Yapılacaklar:
1 – Aşağıdaki Erdoğan haberinde "Cumhurbaşkanı Recep Tayyip" sözcüklerinden başlayıp "ile buluşacaklarını açıkladı." sözcüklerine kadar uzanan bölümün tamamını kelimesi kelimesine aktarın.
2 – Aşağıdaki Erdoğan haberine göre şu ifadelerin her biri doğru mu? Her birine evet ya da hayır diye cevap verin ve haberden belirleyici sözcükleri aynen alıntılayın. (a) Buluşma İdlib konusunu görüşmek için yapılacak. (b) Erdoğan halka Ankara'da hitap etti. (c) Erdoğan, 30 yıldır millete hizmetkar olduklarını söyledi.

Alıntılanan Metin:
---------------

Erdoğan: 5 Mart'ta Putin, Macron ve Merkel ile buluşacağız

Cumhurbaşkanı Recep Tayyip Erdoğan, İdlib konusunu görüşmek üzere 5 Mart'ta Rusya Devlet Başkanı Vladimir Putin, Fransa Cumhurbaşkanı Emmanuel Macron ve Almanya Başbakanı Angela Merkel ile buluşacaklarını açıkladı.

Eklenme Tarihi: 22 Şub 2020
4 dk okuma süresi
Güncelleme Tarihi: 26 Eyl 2024
Erdoğan: 5 Mart'ta Putin, Macron ve Merkel ile buluşacağız

Erdoğan, Bergama ilçesinde halka hitap etti.

Tam 40 yıldır millete hizmetkar olmanın şerefini yaşadıklarını belirten Erdoğan, 18 senedir bütün Türkiye'ye azimle, aşkla hizmet götürdüklerini dile getirdi.

---------------

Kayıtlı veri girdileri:
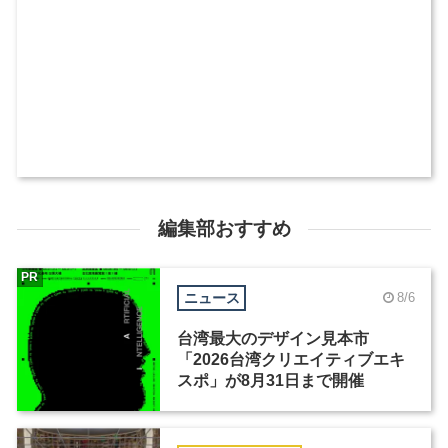
編集部おすすめ
PR
ニュース
8/6
台湾最大のデザイン見本市
「2026台湾クリエイティブエキ
スポ」が8月31日まで開催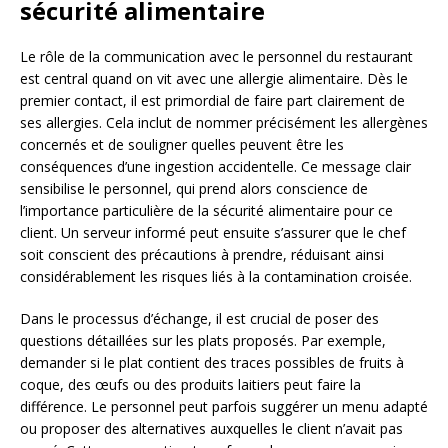
sécurité alimentaire
Le rôle de la communication avec le personnel du restaurant
est central quand on vit avec une allergie alimentaire. Dès le
premier contact, il est primordial de faire part clairement de
ses allergies. Cela inclut de nommer précisément les allergènes
concernés et de souligner quelles peuvent être les
conséquences d’une ingestion accidentelle. Ce message clair
sensibilise le personnel, qui prend alors conscience de
l’importance particulière de la sécurité alimentaire pour ce
client. Un serveur informé peut ensuite s’assurer que le chef
soit conscient des précautions à prendre, réduisant ainsi
considérablement les risques liés à la contamination croisée.
Dans le processus d’échange, il est crucial de poser des
questions détaillées sur les plats proposés. Par exemple,
demander si le plat contient des traces possibles de fruits à
coque, des œufs ou des produits laitiers peut faire la
différence. Le personnel peut parfois suggérer un menu adapté
ou proposer des alternatives auxquelles le client n’avait pas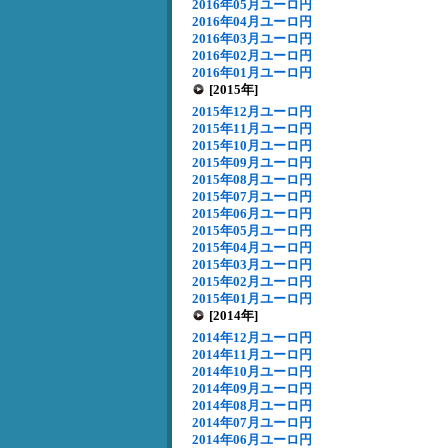
2016年05月ユーロ円
2016年04月ユーロ円
2016年03月ユーロ円
2016年02月ユーロ円
2016年01月ユーロ円
[2015年]
2015年12月ユーロ円
2015年11月ユーロ円
2015年10月ユーロ円
2015年09月ユーロ円
2015年08月ユーロ円
2015年07月ユーロ円
2015年06月ユーロ円
2015年05月ユーロ円
2015年04月ユーロ円
2015年03月ユーロ円
2015年02月ユーロ円
2015年01月ユーロ円
[2014年]
2014年12月ユーロ円
2014年11月ユーロ円
2014年10月ユーロ円
2014年09月ユーロ円
2014年08月ユーロ円
2014年07月ユーロ円
2014年06月ユーロ円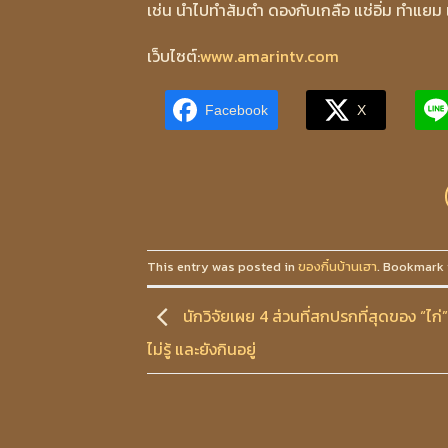
เช่น นำไปทำส้มตำ ดองกับเกลือ แช่อิ่ม ทำแยม 
เว็บไซต์:
www.amarintv.com
Facebook
X
This entry was posted in
ของกิ๋นบ้านเฮา
. Bookmark
นักวิจัยเผย 4 ส่วนที่สกปรกที่สุดของ “ไก่
ไม่รู้ และยังกินอยู่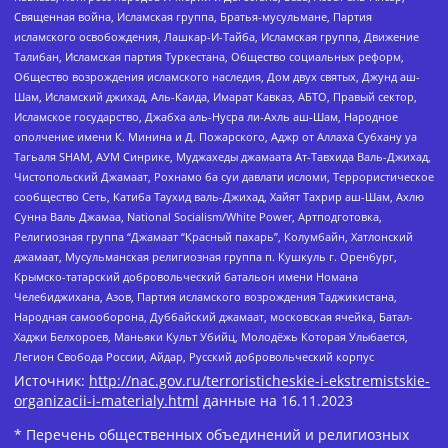
Священная война, Исламская группа, Братья-мусульмане, Партия
исламского освобождения, Лашкар-И-Тайба, Исламская группа, Движение
Талибан, Исламская партия Туркестана, Общество социальных реформ,
Общество возрождения исламского наследия, Дом двух святых, Джунд аш-
Шам, Исламский джихад, Аль-Каида, Имарат Кавказ, АБТО, Правый сектор,
Исламское государство, Джабха аль-Нусра ли-Ахль аш-Шам, Народное
ополчение имени К. Минина и Д. Пожарского, Аджр от Аллаха Субхану уа
Тагьаля SHAM, АУМ Синрике, Муджахеды джамаата Ат-Тавхида Валь-Джихад,
Чистопольский Джамаат, Рохнамо ба суи давлати исломи, Террористическое
сообщество Сеть, Катиба Таухид валь-Джихад, Хайят Тахрир аш-Шам, Ахлю
Сунна Валь Джамаа, National Socialism/White Power, Артподготовка,
Религиозная группа “Джамаат “Красный пахарь”, Колумбайн, Хатлонский
джамаат, Мусульманская религиозная группа п. Кушкуль г. Оренбург,
Крымско-татарский добровольческий батальон имени Номана
Челебиджихана, Азов, Партия исламского возрождения Таджикистана,
Народная самооборона, Дуббайский джамаат, московская ячейка, Батал-
Хаджи Белхороев, Маньяки Культ Убийц, Молодёжь Которая Улыбается,
Легион Свобода России, Айдар, Русский добровольческий корпус
Источник:
http://nac.gov.ru/terroristicheskie-i-ekstremistskie-
organizacii-i-materialy.html
данные на
16.11.2023
* Перечень общественных объединений и религиозных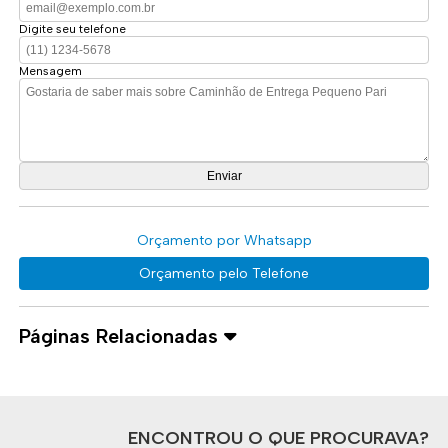
Digite seu telefone
Mensagem
Orçamento por Whatsapp
Orçamento pelo Telefone
Páginas Relacionadas
ENCONTROU O QUE PROCURAVA?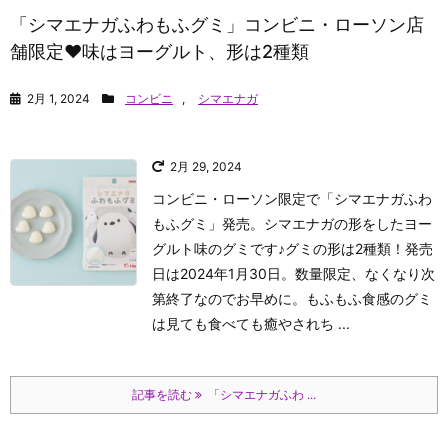
「シマエナガふわもふグミ」コンビニ・ローソン店
舗限定♥味はヨーグルト、形は2種類
2月 1, 2024
コンビニ
,
シマエナガ
2月 29, 2024
コンビニ・ローソン限定で「シマエナガふわ
もふグミ」発売。シマエナガの形をしたヨー
グルト味のグミです♪グミの形は2種類！発売
日は2024年1月30日。数量限定、なくなり次
第終了なのでお早めに。もふもふ食感のグミ
は見ても食べても癒やされち ...
記事を読む
「シマエナガふわ ...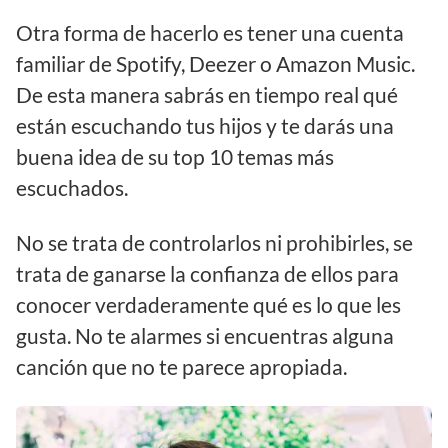
Otra forma de hacerlo es tener una cuenta
familiar de Spotify, Deezer o Amazon Music.
De esta manera sabrás en tiempo real qué
están escuchando tus hijos y te darás una
buena idea de su top 10 temas más
escuchados.
No se trata de controlarlos ni prohibirles, se
trata de ganarse la confianza de ellos para
conocer verdaderamente qué es lo que les
gusta. No te alarmes si encuentras alguna
canción que no te parece apropiada.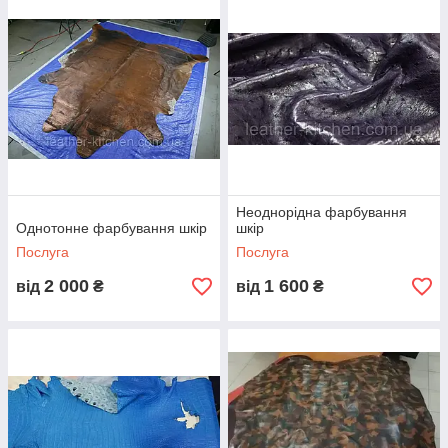
Неоднорідна фарбування
Однотонне фарбування шкір
шкір
Послуга
Послуга
2 000
1 600
від
₴
від
₴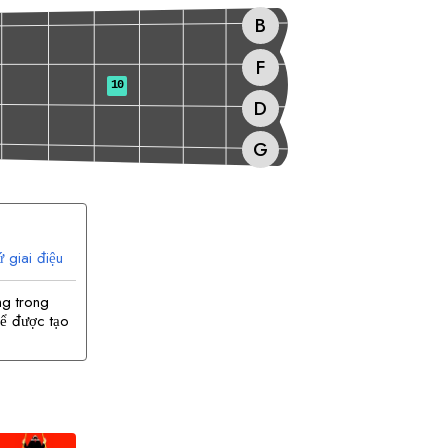
B
F
10
D
G
ứ giai điệu
ng trong
hể được tạo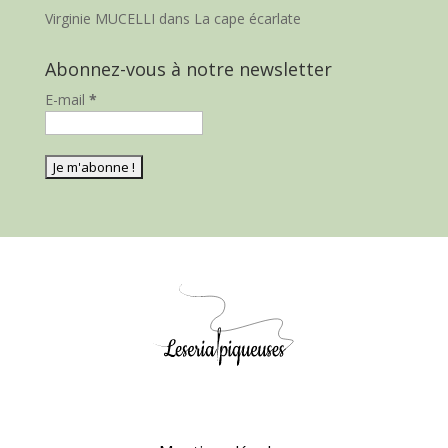
Virginie MUCELLI
dans
La cape écarlate
Abonnez-vous à notre newsletter
E-mail
*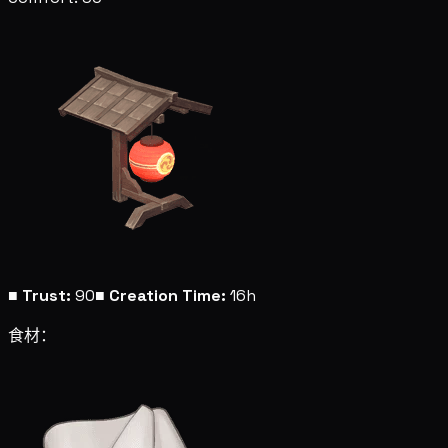
■
Trust:
90
■
Creation Time:
16h
食材：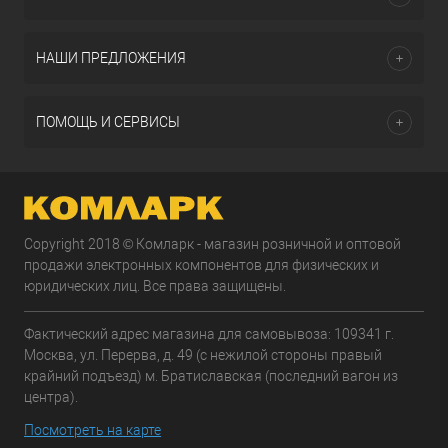
НАШИ ПРЕДЛОЖЕНИЯ
ПОМОЩЬ И СЕРВИСЫ
Copyright 2018 © Комларк - магазин розничной и оптовой
продажи электронных компонентов для физических и
юридических лиц. Все права защищены.
Фактический адрес магазина для самовывоза: 109341 г.
Москва, ул. Перерва, д. 49 (с нежилой стороны правый
крайний подъезд) м. Братиславская (последний вагон из
центра).
Посмотреть на карте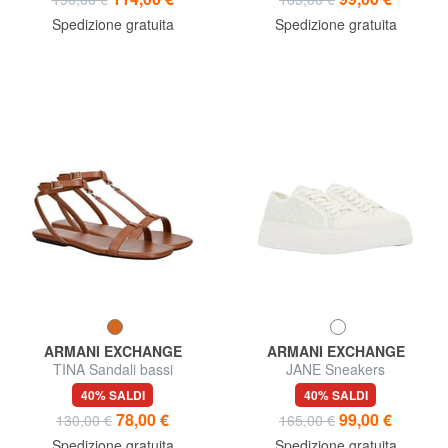
Spedizione gratuita
Spedizione gratuita
ARMANI EXCHANGE
ARMANI EXCHANGE
TINA Sandali bassi
JANE Sneakers
40% SALDI
40% SALDI
78,00 €
99,00 €
130,00 €
165,00 €
Spedizione gratuita
Spedizione gratuita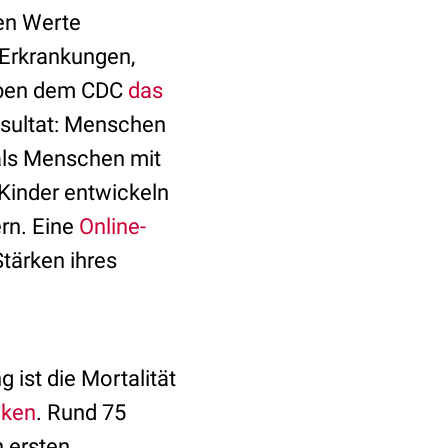
ten Werte
Erkrankungen,
neben dem CDC
das
esultat: Menschen
als Menschen mit
Kinder entwickeln
ern. Eine
Online-
Stärken ihres
 ist die Mortalität
nken
. Rund 75
n ersten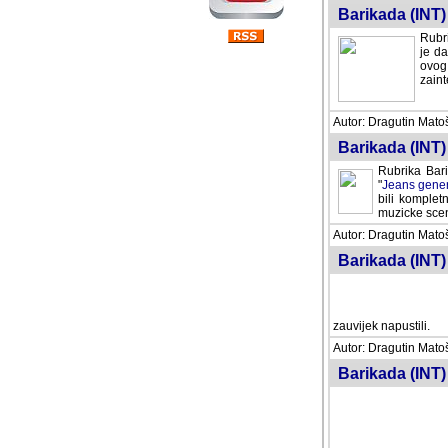
Barikada (INT) 
Rubri
je da
ovog 
zaint
Autor: Dragutin Matoše
Barikada (INT) 
Rubrika Bari
"
Jeans gener
bili komplet
muzicke scene
Autor: Dragutin Matoše
Barikada (INT)
zauvijek napustili.
Autor: Dragutin Matoše
Barikada (INT)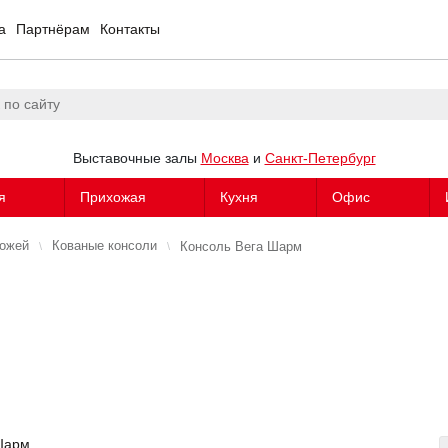
а
Партнёрам
Контакты
Выставочные залы
Москва
и
Санкт-Петербург
я
Прихожая
Кухня
Офис
хожей
Кованые консоли
Консоль Вега Шарм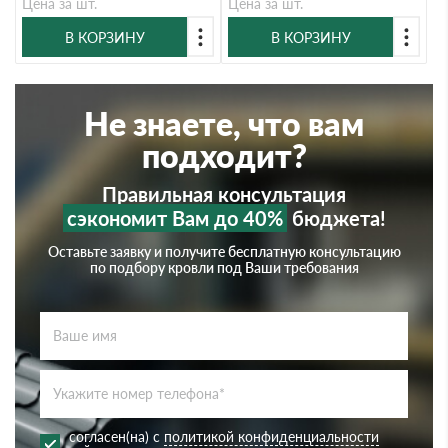
Цена за шт.
Цена за шт.
В КОРЗИНУ
В КОРЗИНУ
Не знаете, что вам
подходит?
Правильная консультация
сэкономит Вам до 40%
бюджета!
Оставьте заявку и получите бесплатную консультацию
по подбору кровли под Ваши требования
согласен(на) с
политикой конфиденциальности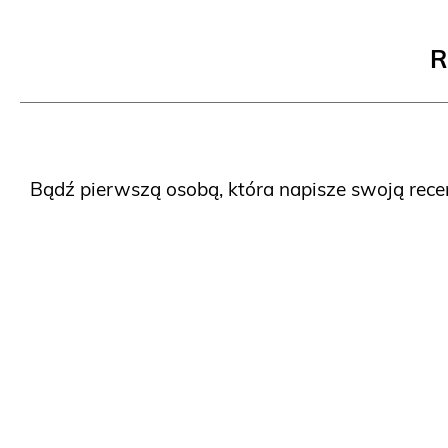
R
Bądź pierwszą osobą, która napisze swoją rece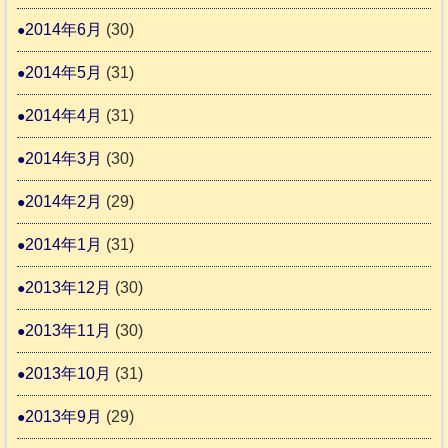
2014年6月
(30)
2014年5月
(31)
2014年4月
(31)
2014年3月
(30)
2014年2月
(29)
2014年1月
(31)
2013年12月
(30)
2013年11月
(30)
2013年10月
(31)
2013年9月
(29)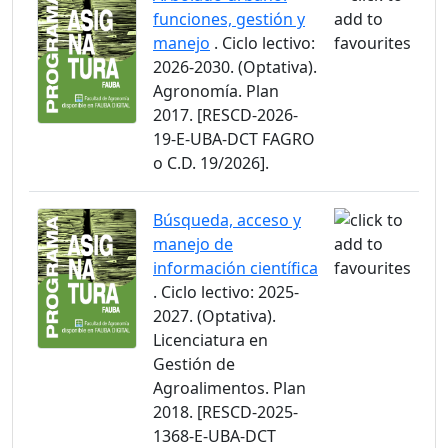
funciones, gestión y
manejo
. Ciclo lectivo:
2026-2030. (Optativa).
Agronomía. Plan
2017. [RESCD-2026-
19-E-UBA-DCT FAGRO
o C.D. 19/2026].
Búsqueda, acceso y
manejo de
información científica
. Ciclo lectivo: 2025-
2027. (Optativa).
Licenciatura en
Gestión de
Agroalimentos. Plan
2018. [RESCD-2025-
1368-E-UBA-DCT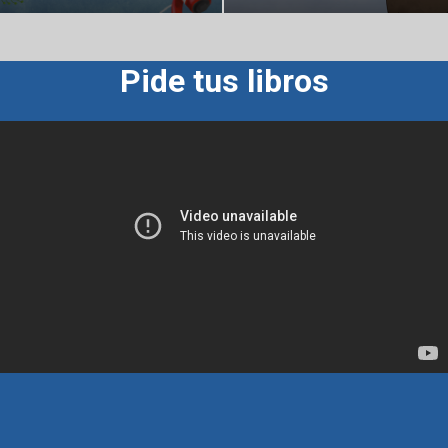
Pide tus libros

---------------

Görevlerin Çözümleri:
1 –
Cumhurbaşkanı Recep Tayyip Erdoğan, İdlib konusunu görüşmek üzere 5 Mart'ta Rusya Devlet Başkanı Vladimir Putin, Fransa Cumhurbaşkanı Emmanuel Macron ve Almanya Başbakanı Angela Merkel ile buluşacaklarını açıkladı.

2 –
(a) Evet: "İdlib konusunu görüşmek üzere"
(b) Hayır: "Bergama ilçesinde halka hitap etti"
(c) Hayır: "Tam 40 yıldır millete hizmetkar olmanın şerefini yaşadıklarını"